安倍首相が「一億総活躍社会を目指す」と宣言したのは、2015年9月の記者会見であった。
自民党総裁戦で無投票再選された会見で、「アベノミクスは第2ステージに移る」として、「一億総活躍プラン」の中身を「新3本の矢」に差し替えた。
アベノミクスの最初の3本の矢は、「超金融緩和によるダフレ脱却」であるが、3年たっても【ダフレからに離脱は見通しがたたず、経済の好循環は起こらない。】
景気テコ入れの公共工事のバラマキ政策は「工事費の高騰を招き」、全国での工事の遅れ、特に【東北地方の津波災害からの復興にブレーキ】をかけてしまった。

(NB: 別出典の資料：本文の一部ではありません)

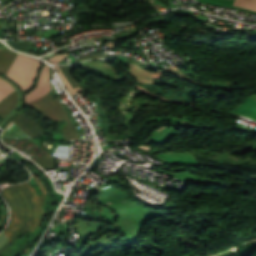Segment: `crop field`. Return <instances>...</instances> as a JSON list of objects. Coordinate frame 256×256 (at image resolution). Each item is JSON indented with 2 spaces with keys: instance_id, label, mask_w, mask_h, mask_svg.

第3の矢の「経済成長戦略」は、未だに姿が見えず、研究段階にとどまる。
安倍内閣の2年9か月の成果は、お粗末の一言につきるが、野党のバラバラ状態に助けられて、内閣支持率は無風状態で維持している。
しかし、このまま「経済の好循環を期待」しているだけでは、国民から見放されるのは時間の問題である。
そこで、国民の誰もが期待する政策目標を広く集めて、それを「威勢の良いスローガン」に仕立てる事で、マインドの向上を図ろうとの作戦である。

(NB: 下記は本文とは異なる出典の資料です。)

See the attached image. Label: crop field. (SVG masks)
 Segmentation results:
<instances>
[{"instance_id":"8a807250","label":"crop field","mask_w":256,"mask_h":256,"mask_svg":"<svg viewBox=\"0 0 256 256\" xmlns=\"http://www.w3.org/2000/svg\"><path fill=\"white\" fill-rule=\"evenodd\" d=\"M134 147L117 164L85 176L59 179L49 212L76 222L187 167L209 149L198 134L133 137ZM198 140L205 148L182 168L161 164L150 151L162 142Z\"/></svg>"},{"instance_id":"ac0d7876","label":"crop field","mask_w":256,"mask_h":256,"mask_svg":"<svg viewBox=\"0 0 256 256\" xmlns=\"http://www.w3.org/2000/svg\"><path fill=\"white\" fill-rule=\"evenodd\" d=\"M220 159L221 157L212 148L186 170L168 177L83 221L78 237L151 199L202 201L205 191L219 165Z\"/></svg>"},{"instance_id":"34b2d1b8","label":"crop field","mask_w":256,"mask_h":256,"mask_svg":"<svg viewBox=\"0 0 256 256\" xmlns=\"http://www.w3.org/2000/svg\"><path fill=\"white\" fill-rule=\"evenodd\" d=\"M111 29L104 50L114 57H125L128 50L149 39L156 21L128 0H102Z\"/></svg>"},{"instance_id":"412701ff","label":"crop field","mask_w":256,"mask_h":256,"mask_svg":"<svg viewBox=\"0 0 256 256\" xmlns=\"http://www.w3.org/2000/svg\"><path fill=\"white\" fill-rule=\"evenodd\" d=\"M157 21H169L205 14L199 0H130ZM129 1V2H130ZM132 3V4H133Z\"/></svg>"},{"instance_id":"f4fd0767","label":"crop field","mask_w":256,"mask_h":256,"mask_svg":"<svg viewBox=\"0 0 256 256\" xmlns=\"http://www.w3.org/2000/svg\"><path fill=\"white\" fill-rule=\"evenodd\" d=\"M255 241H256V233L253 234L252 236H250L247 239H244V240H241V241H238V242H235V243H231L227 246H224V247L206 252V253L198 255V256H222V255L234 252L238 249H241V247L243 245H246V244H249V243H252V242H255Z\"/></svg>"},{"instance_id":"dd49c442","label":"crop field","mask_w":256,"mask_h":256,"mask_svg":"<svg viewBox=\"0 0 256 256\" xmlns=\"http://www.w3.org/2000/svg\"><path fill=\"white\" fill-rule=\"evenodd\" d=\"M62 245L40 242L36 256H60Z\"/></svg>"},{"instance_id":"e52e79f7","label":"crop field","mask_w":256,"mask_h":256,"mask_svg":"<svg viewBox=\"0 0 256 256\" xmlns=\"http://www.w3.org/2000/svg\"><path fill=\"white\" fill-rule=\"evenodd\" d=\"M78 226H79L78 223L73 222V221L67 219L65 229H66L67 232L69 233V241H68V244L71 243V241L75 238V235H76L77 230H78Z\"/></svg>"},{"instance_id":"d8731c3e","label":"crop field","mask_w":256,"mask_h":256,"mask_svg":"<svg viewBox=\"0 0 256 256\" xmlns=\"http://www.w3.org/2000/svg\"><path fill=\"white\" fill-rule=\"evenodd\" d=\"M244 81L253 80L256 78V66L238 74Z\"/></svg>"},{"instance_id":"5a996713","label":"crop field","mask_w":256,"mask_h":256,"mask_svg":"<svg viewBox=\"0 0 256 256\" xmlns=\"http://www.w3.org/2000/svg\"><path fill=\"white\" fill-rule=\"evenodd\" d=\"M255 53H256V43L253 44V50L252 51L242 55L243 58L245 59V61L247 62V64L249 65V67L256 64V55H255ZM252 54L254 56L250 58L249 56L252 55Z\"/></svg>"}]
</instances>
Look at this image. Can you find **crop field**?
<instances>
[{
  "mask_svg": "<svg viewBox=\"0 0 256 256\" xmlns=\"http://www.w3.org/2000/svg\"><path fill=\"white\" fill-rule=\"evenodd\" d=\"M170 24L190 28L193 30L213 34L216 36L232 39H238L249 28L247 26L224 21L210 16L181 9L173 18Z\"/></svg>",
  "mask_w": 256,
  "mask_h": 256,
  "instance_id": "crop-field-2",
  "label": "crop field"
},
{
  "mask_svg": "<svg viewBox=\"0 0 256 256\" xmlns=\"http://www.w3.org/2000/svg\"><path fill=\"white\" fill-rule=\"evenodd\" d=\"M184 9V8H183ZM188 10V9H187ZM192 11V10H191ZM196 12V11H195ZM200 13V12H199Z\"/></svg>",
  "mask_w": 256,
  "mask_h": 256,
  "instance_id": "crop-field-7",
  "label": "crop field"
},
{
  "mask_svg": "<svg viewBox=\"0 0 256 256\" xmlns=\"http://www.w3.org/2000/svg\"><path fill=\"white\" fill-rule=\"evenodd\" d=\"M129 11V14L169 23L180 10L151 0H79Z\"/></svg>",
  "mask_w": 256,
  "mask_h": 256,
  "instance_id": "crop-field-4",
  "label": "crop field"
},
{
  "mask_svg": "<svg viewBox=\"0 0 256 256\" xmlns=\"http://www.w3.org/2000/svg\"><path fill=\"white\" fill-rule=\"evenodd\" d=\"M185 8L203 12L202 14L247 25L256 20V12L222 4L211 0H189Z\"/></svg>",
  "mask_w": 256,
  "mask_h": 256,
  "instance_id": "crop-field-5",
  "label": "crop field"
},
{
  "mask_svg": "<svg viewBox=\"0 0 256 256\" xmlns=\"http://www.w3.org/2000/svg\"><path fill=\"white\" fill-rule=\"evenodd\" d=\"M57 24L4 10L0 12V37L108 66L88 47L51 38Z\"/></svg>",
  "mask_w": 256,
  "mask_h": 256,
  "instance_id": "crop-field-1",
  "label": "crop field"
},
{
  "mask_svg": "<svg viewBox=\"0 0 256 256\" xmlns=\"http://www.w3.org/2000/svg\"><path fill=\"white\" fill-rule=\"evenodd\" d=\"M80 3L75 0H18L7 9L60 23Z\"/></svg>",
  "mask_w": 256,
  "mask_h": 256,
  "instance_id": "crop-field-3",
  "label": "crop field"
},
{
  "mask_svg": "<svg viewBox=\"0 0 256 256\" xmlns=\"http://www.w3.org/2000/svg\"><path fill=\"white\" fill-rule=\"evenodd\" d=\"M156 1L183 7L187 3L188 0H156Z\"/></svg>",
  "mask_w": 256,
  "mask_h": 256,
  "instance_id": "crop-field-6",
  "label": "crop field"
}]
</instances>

野党が全く取り上げてこなかった「少子化対策」を前面に掲げて、「50年後の一億人の日本人口」を目標にしようと、高々と掲げた。
50年後の人口が8600万人に減ってしまうのを「少子化対策」を打ち出して挑戦しようというのである。
「アベノミクスの失敗」を表に出さずに、第2ステージに移るとの言い方も、安倍内閣ならではの「イメージコントロール作戦」の一環である。
「名目GDP目標600兆円」をかかげるなど、国民の目を幻惑する術を心得ている。
現在の500兆円のGDPを、毎年3%名目成長率を達成することで、2020年代の初めには達成できる計算だ。

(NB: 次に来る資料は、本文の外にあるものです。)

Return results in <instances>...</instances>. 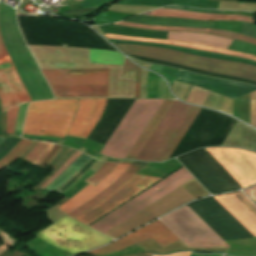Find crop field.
<instances>
[{"label":"crop field","mask_w":256,"mask_h":256,"mask_svg":"<svg viewBox=\"0 0 256 256\" xmlns=\"http://www.w3.org/2000/svg\"><path fill=\"white\" fill-rule=\"evenodd\" d=\"M199 111L200 108L175 101L136 159L153 162L168 159Z\"/></svg>","instance_id":"crop-field-1"},{"label":"crop field","mask_w":256,"mask_h":256,"mask_svg":"<svg viewBox=\"0 0 256 256\" xmlns=\"http://www.w3.org/2000/svg\"><path fill=\"white\" fill-rule=\"evenodd\" d=\"M78 100H49L30 103L24 124L25 134L66 136L74 118ZM43 130V133H40Z\"/></svg>","instance_id":"crop-field-2"},{"label":"crop field","mask_w":256,"mask_h":256,"mask_svg":"<svg viewBox=\"0 0 256 256\" xmlns=\"http://www.w3.org/2000/svg\"><path fill=\"white\" fill-rule=\"evenodd\" d=\"M114 45L125 53L155 58L218 74L238 76L256 81V67L254 66L229 61L202 58L161 48L146 47L140 45Z\"/></svg>","instance_id":"crop-field-3"},{"label":"crop field","mask_w":256,"mask_h":256,"mask_svg":"<svg viewBox=\"0 0 256 256\" xmlns=\"http://www.w3.org/2000/svg\"><path fill=\"white\" fill-rule=\"evenodd\" d=\"M162 102L163 100L136 99L101 153L125 158Z\"/></svg>","instance_id":"crop-field-4"},{"label":"crop field","mask_w":256,"mask_h":256,"mask_svg":"<svg viewBox=\"0 0 256 256\" xmlns=\"http://www.w3.org/2000/svg\"><path fill=\"white\" fill-rule=\"evenodd\" d=\"M41 70L50 86L51 84H107L108 90L109 69ZM53 87L58 96H105L106 90V85H53ZM53 93L56 96L54 90Z\"/></svg>","instance_id":"crop-field-5"},{"label":"crop field","mask_w":256,"mask_h":256,"mask_svg":"<svg viewBox=\"0 0 256 256\" xmlns=\"http://www.w3.org/2000/svg\"><path fill=\"white\" fill-rule=\"evenodd\" d=\"M191 178L193 177L183 167L90 227L105 234Z\"/></svg>","instance_id":"crop-field-6"},{"label":"crop field","mask_w":256,"mask_h":256,"mask_svg":"<svg viewBox=\"0 0 256 256\" xmlns=\"http://www.w3.org/2000/svg\"><path fill=\"white\" fill-rule=\"evenodd\" d=\"M35 236L72 254L112 241L66 216Z\"/></svg>","instance_id":"crop-field-7"},{"label":"crop field","mask_w":256,"mask_h":256,"mask_svg":"<svg viewBox=\"0 0 256 256\" xmlns=\"http://www.w3.org/2000/svg\"><path fill=\"white\" fill-rule=\"evenodd\" d=\"M161 220L188 247H229L187 205L161 218Z\"/></svg>","instance_id":"crop-field-8"},{"label":"crop field","mask_w":256,"mask_h":256,"mask_svg":"<svg viewBox=\"0 0 256 256\" xmlns=\"http://www.w3.org/2000/svg\"><path fill=\"white\" fill-rule=\"evenodd\" d=\"M0 100L2 112L7 110V133H14L18 106L31 101L19 78L0 36Z\"/></svg>","instance_id":"crop-field-9"},{"label":"crop field","mask_w":256,"mask_h":256,"mask_svg":"<svg viewBox=\"0 0 256 256\" xmlns=\"http://www.w3.org/2000/svg\"><path fill=\"white\" fill-rule=\"evenodd\" d=\"M206 150L243 188L256 183V154L236 149Z\"/></svg>","instance_id":"crop-field-10"},{"label":"crop field","mask_w":256,"mask_h":256,"mask_svg":"<svg viewBox=\"0 0 256 256\" xmlns=\"http://www.w3.org/2000/svg\"><path fill=\"white\" fill-rule=\"evenodd\" d=\"M159 180V178L135 175L104 200L75 219L88 225Z\"/></svg>","instance_id":"crop-field-11"},{"label":"crop field","mask_w":256,"mask_h":256,"mask_svg":"<svg viewBox=\"0 0 256 256\" xmlns=\"http://www.w3.org/2000/svg\"><path fill=\"white\" fill-rule=\"evenodd\" d=\"M150 237H152L162 248L179 240L171 231L157 220L110 245L86 254L102 256Z\"/></svg>","instance_id":"crop-field-12"},{"label":"crop field","mask_w":256,"mask_h":256,"mask_svg":"<svg viewBox=\"0 0 256 256\" xmlns=\"http://www.w3.org/2000/svg\"><path fill=\"white\" fill-rule=\"evenodd\" d=\"M175 80L200 86L232 99L241 97L248 92L256 90V86L213 79L198 74L184 72L181 70H179Z\"/></svg>","instance_id":"crop-field-13"},{"label":"crop field","mask_w":256,"mask_h":256,"mask_svg":"<svg viewBox=\"0 0 256 256\" xmlns=\"http://www.w3.org/2000/svg\"><path fill=\"white\" fill-rule=\"evenodd\" d=\"M106 99H80L78 111L67 135L87 138L104 111Z\"/></svg>","instance_id":"crop-field-14"},{"label":"crop field","mask_w":256,"mask_h":256,"mask_svg":"<svg viewBox=\"0 0 256 256\" xmlns=\"http://www.w3.org/2000/svg\"><path fill=\"white\" fill-rule=\"evenodd\" d=\"M215 198L256 236V206L242 192L216 196Z\"/></svg>","instance_id":"crop-field-15"},{"label":"crop field","mask_w":256,"mask_h":256,"mask_svg":"<svg viewBox=\"0 0 256 256\" xmlns=\"http://www.w3.org/2000/svg\"><path fill=\"white\" fill-rule=\"evenodd\" d=\"M130 166V163H119L118 166L100 183L95 187L92 185L86 186L79 193L73 196L71 199L62 204L59 209H61L66 214L76 209L104 189H106L112 182H114L122 173H124L127 168Z\"/></svg>","instance_id":"crop-field-16"},{"label":"crop field","mask_w":256,"mask_h":256,"mask_svg":"<svg viewBox=\"0 0 256 256\" xmlns=\"http://www.w3.org/2000/svg\"><path fill=\"white\" fill-rule=\"evenodd\" d=\"M127 21L151 24V25H165V26H180V27H195V28H214V21H197L182 18H170V17H149V16H137Z\"/></svg>","instance_id":"crop-field-17"},{"label":"crop field","mask_w":256,"mask_h":256,"mask_svg":"<svg viewBox=\"0 0 256 256\" xmlns=\"http://www.w3.org/2000/svg\"><path fill=\"white\" fill-rule=\"evenodd\" d=\"M149 163H142V162H136L133 161L131 166L128 168V170L121 175L113 184H111L106 190L77 208L76 210L72 211L68 215L71 217H76L80 213L84 212L94 204L98 203L102 199H104L106 196H108L110 193H112L115 189H117L120 185H122L124 182H126L129 178H131L133 175H135L138 171H140L143 167H145Z\"/></svg>","instance_id":"crop-field-18"},{"label":"crop field","mask_w":256,"mask_h":256,"mask_svg":"<svg viewBox=\"0 0 256 256\" xmlns=\"http://www.w3.org/2000/svg\"><path fill=\"white\" fill-rule=\"evenodd\" d=\"M142 15L171 16V17H182V18L198 19V20H240V21H246V22L254 23V18L246 17V16L210 15V14H200V13L168 10V9H162V8L144 13Z\"/></svg>","instance_id":"crop-field-19"},{"label":"crop field","mask_w":256,"mask_h":256,"mask_svg":"<svg viewBox=\"0 0 256 256\" xmlns=\"http://www.w3.org/2000/svg\"><path fill=\"white\" fill-rule=\"evenodd\" d=\"M167 40H176L193 44L216 46L224 49H227L229 44L232 42V39L219 36L178 32H168Z\"/></svg>","instance_id":"crop-field-20"},{"label":"crop field","mask_w":256,"mask_h":256,"mask_svg":"<svg viewBox=\"0 0 256 256\" xmlns=\"http://www.w3.org/2000/svg\"><path fill=\"white\" fill-rule=\"evenodd\" d=\"M174 103V100H164L156 114L153 116L137 142L134 144L126 158L135 159L137 154L140 152L144 144L147 142L153 131L156 129L162 118L165 116L169 108Z\"/></svg>","instance_id":"crop-field-21"},{"label":"crop field","mask_w":256,"mask_h":256,"mask_svg":"<svg viewBox=\"0 0 256 256\" xmlns=\"http://www.w3.org/2000/svg\"><path fill=\"white\" fill-rule=\"evenodd\" d=\"M108 40L112 43L140 44V45H146V46L168 48V49H173V50H177V51H181V52H185V53H189V54H193V55H197V56L242 62V63H246V64L256 66V61L243 59V58L232 57V56H228V55H222V54H216V53H210V52H204V51H198V50H192V49H186V48H180V47H174V46H168V45H162V44H154V43H146V42H134V41H122V40H111V39H108Z\"/></svg>","instance_id":"crop-field-22"},{"label":"crop field","mask_w":256,"mask_h":256,"mask_svg":"<svg viewBox=\"0 0 256 256\" xmlns=\"http://www.w3.org/2000/svg\"><path fill=\"white\" fill-rule=\"evenodd\" d=\"M105 36L107 38H113V39L146 41V42H154V43L175 45V46H181V47L193 48V49H198V50L228 54V55H232V56H237V57H243V58L256 60V57H254V56L246 55V54L239 53V52L228 51V50H224V49H220V48H216V47L193 45V44L181 43V42H176V41H163V40H155V39L131 38V37L114 36V35H105Z\"/></svg>","instance_id":"crop-field-23"},{"label":"crop field","mask_w":256,"mask_h":256,"mask_svg":"<svg viewBox=\"0 0 256 256\" xmlns=\"http://www.w3.org/2000/svg\"><path fill=\"white\" fill-rule=\"evenodd\" d=\"M114 24H120V25H126V26H132V27H140V28H150V29H159V30H169V31H195V32H204V33H210L214 35L224 36L248 43H252L256 45V40L245 37L242 35L230 33V32H224V31H217V30H208V29H194V28H180V27H164V26H151V25H139V24H131L127 22H119Z\"/></svg>","instance_id":"crop-field-24"},{"label":"crop field","mask_w":256,"mask_h":256,"mask_svg":"<svg viewBox=\"0 0 256 256\" xmlns=\"http://www.w3.org/2000/svg\"><path fill=\"white\" fill-rule=\"evenodd\" d=\"M91 157L82 154L72 162L44 191L56 192L72 175H74Z\"/></svg>","instance_id":"crop-field-25"},{"label":"crop field","mask_w":256,"mask_h":256,"mask_svg":"<svg viewBox=\"0 0 256 256\" xmlns=\"http://www.w3.org/2000/svg\"><path fill=\"white\" fill-rule=\"evenodd\" d=\"M90 63H104V64H118L122 65L123 57L121 54L104 51V50H93L89 49Z\"/></svg>","instance_id":"crop-field-26"},{"label":"crop field","mask_w":256,"mask_h":256,"mask_svg":"<svg viewBox=\"0 0 256 256\" xmlns=\"http://www.w3.org/2000/svg\"><path fill=\"white\" fill-rule=\"evenodd\" d=\"M53 146V144L38 142L32 151L24 158V160L38 166L39 163L50 152Z\"/></svg>","instance_id":"crop-field-27"},{"label":"crop field","mask_w":256,"mask_h":256,"mask_svg":"<svg viewBox=\"0 0 256 256\" xmlns=\"http://www.w3.org/2000/svg\"><path fill=\"white\" fill-rule=\"evenodd\" d=\"M191 1V0H121L119 4H127V5H143V6H157L163 7L170 4Z\"/></svg>","instance_id":"crop-field-28"},{"label":"crop field","mask_w":256,"mask_h":256,"mask_svg":"<svg viewBox=\"0 0 256 256\" xmlns=\"http://www.w3.org/2000/svg\"><path fill=\"white\" fill-rule=\"evenodd\" d=\"M31 141L22 139L16 147L2 160H0V170L17 159L20 154L31 144Z\"/></svg>","instance_id":"crop-field-29"},{"label":"crop field","mask_w":256,"mask_h":256,"mask_svg":"<svg viewBox=\"0 0 256 256\" xmlns=\"http://www.w3.org/2000/svg\"><path fill=\"white\" fill-rule=\"evenodd\" d=\"M118 163L112 162H104L102 166L88 179L85 181L89 182L92 185H96L100 182L105 176H107L116 166Z\"/></svg>","instance_id":"crop-field-30"},{"label":"crop field","mask_w":256,"mask_h":256,"mask_svg":"<svg viewBox=\"0 0 256 256\" xmlns=\"http://www.w3.org/2000/svg\"><path fill=\"white\" fill-rule=\"evenodd\" d=\"M208 94H209V91L193 86L190 94L186 99V102L202 106Z\"/></svg>","instance_id":"crop-field-31"},{"label":"crop field","mask_w":256,"mask_h":256,"mask_svg":"<svg viewBox=\"0 0 256 256\" xmlns=\"http://www.w3.org/2000/svg\"><path fill=\"white\" fill-rule=\"evenodd\" d=\"M97 160L91 159L86 163L74 176H72L60 189L59 191L63 192L67 189L73 182H75L82 174H84Z\"/></svg>","instance_id":"crop-field-32"},{"label":"crop field","mask_w":256,"mask_h":256,"mask_svg":"<svg viewBox=\"0 0 256 256\" xmlns=\"http://www.w3.org/2000/svg\"><path fill=\"white\" fill-rule=\"evenodd\" d=\"M20 140L21 138L19 137L7 138L5 142L0 146V149H1L8 141V143L0 150V159L5 155H7Z\"/></svg>","instance_id":"crop-field-33"},{"label":"crop field","mask_w":256,"mask_h":256,"mask_svg":"<svg viewBox=\"0 0 256 256\" xmlns=\"http://www.w3.org/2000/svg\"><path fill=\"white\" fill-rule=\"evenodd\" d=\"M111 1L113 0H84L79 5H81L82 8H101Z\"/></svg>","instance_id":"crop-field-34"},{"label":"crop field","mask_w":256,"mask_h":256,"mask_svg":"<svg viewBox=\"0 0 256 256\" xmlns=\"http://www.w3.org/2000/svg\"><path fill=\"white\" fill-rule=\"evenodd\" d=\"M136 65L128 60H125V64L122 71V77L135 78Z\"/></svg>","instance_id":"crop-field-35"},{"label":"crop field","mask_w":256,"mask_h":256,"mask_svg":"<svg viewBox=\"0 0 256 256\" xmlns=\"http://www.w3.org/2000/svg\"><path fill=\"white\" fill-rule=\"evenodd\" d=\"M82 153L80 152H76L56 173L55 175L48 180L45 184H43L40 188H38L39 190H42L43 188H45L49 183H51L72 161H74L78 156H80Z\"/></svg>","instance_id":"crop-field-36"},{"label":"crop field","mask_w":256,"mask_h":256,"mask_svg":"<svg viewBox=\"0 0 256 256\" xmlns=\"http://www.w3.org/2000/svg\"><path fill=\"white\" fill-rule=\"evenodd\" d=\"M251 125L256 127V91L250 93Z\"/></svg>","instance_id":"crop-field-37"},{"label":"crop field","mask_w":256,"mask_h":256,"mask_svg":"<svg viewBox=\"0 0 256 256\" xmlns=\"http://www.w3.org/2000/svg\"><path fill=\"white\" fill-rule=\"evenodd\" d=\"M242 34H246L256 38V25L243 22Z\"/></svg>","instance_id":"crop-field-38"},{"label":"crop field","mask_w":256,"mask_h":256,"mask_svg":"<svg viewBox=\"0 0 256 256\" xmlns=\"http://www.w3.org/2000/svg\"><path fill=\"white\" fill-rule=\"evenodd\" d=\"M97 9H70L67 10L61 14H66V15H86L90 12H93Z\"/></svg>","instance_id":"crop-field-39"},{"label":"crop field","mask_w":256,"mask_h":256,"mask_svg":"<svg viewBox=\"0 0 256 256\" xmlns=\"http://www.w3.org/2000/svg\"><path fill=\"white\" fill-rule=\"evenodd\" d=\"M164 8L192 11V12L214 13V14H221V13L225 12V11H219V10H198V9H189V8H179V7H174V6L164 7Z\"/></svg>","instance_id":"crop-field-40"},{"label":"crop field","mask_w":256,"mask_h":256,"mask_svg":"<svg viewBox=\"0 0 256 256\" xmlns=\"http://www.w3.org/2000/svg\"><path fill=\"white\" fill-rule=\"evenodd\" d=\"M140 73H141V68L137 67L135 98H139V94H140V86H141Z\"/></svg>","instance_id":"crop-field-41"},{"label":"crop field","mask_w":256,"mask_h":256,"mask_svg":"<svg viewBox=\"0 0 256 256\" xmlns=\"http://www.w3.org/2000/svg\"><path fill=\"white\" fill-rule=\"evenodd\" d=\"M243 192L256 202V186H254L248 190H245Z\"/></svg>","instance_id":"crop-field-42"},{"label":"crop field","mask_w":256,"mask_h":256,"mask_svg":"<svg viewBox=\"0 0 256 256\" xmlns=\"http://www.w3.org/2000/svg\"><path fill=\"white\" fill-rule=\"evenodd\" d=\"M189 252H185V253H179V254H172V255H168V256H189Z\"/></svg>","instance_id":"crop-field-43"},{"label":"crop field","mask_w":256,"mask_h":256,"mask_svg":"<svg viewBox=\"0 0 256 256\" xmlns=\"http://www.w3.org/2000/svg\"><path fill=\"white\" fill-rule=\"evenodd\" d=\"M190 256H223V255H218V254H210V255H197V254H193L191 253Z\"/></svg>","instance_id":"crop-field-44"},{"label":"crop field","mask_w":256,"mask_h":256,"mask_svg":"<svg viewBox=\"0 0 256 256\" xmlns=\"http://www.w3.org/2000/svg\"><path fill=\"white\" fill-rule=\"evenodd\" d=\"M4 140L5 138H0V145L3 143Z\"/></svg>","instance_id":"crop-field-45"},{"label":"crop field","mask_w":256,"mask_h":256,"mask_svg":"<svg viewBox=\"0 0 256 256\" xmlns=\"http://www.w3.org/2000/svg\"><path fill=\"white\" fill-rule=\"evenodd\" d=\"M77 1H80V0H77Z\"/></svg>","instance_id":"crop-field-46"}]
</instances>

経済界からは、ありえない数値目標だとの非難が多いが、物価上昇率目標が2%になれば、実質経済成長率は1%程度で実現可能になる。
現実的には、物価上昇率目標2%は黒田日銀総裁の公約であるが、2017年の後半以降に実現すると、粘り腰を見せている。
では、物価上昇率2%、経済成長率1%以上を継続的に実現できる「具体的政策」は何があるのだろうか。
それは、「積極的に人への投資」政策であり、今までの視野に入れなかった「働く人への給与配分を大幅に増加」させる政策である。
謳い文句としては「同一労働同一賃金」を言い出して、「一億総活躍プラン」で実行政策をうちだす姿勢でいる。
正社員よりも4割も実質賃金が低い「非正規雇用社員」の給与を政府の介入で「強制的に引き上げる制度」を実現すれば、企業の人件費負担が増加する。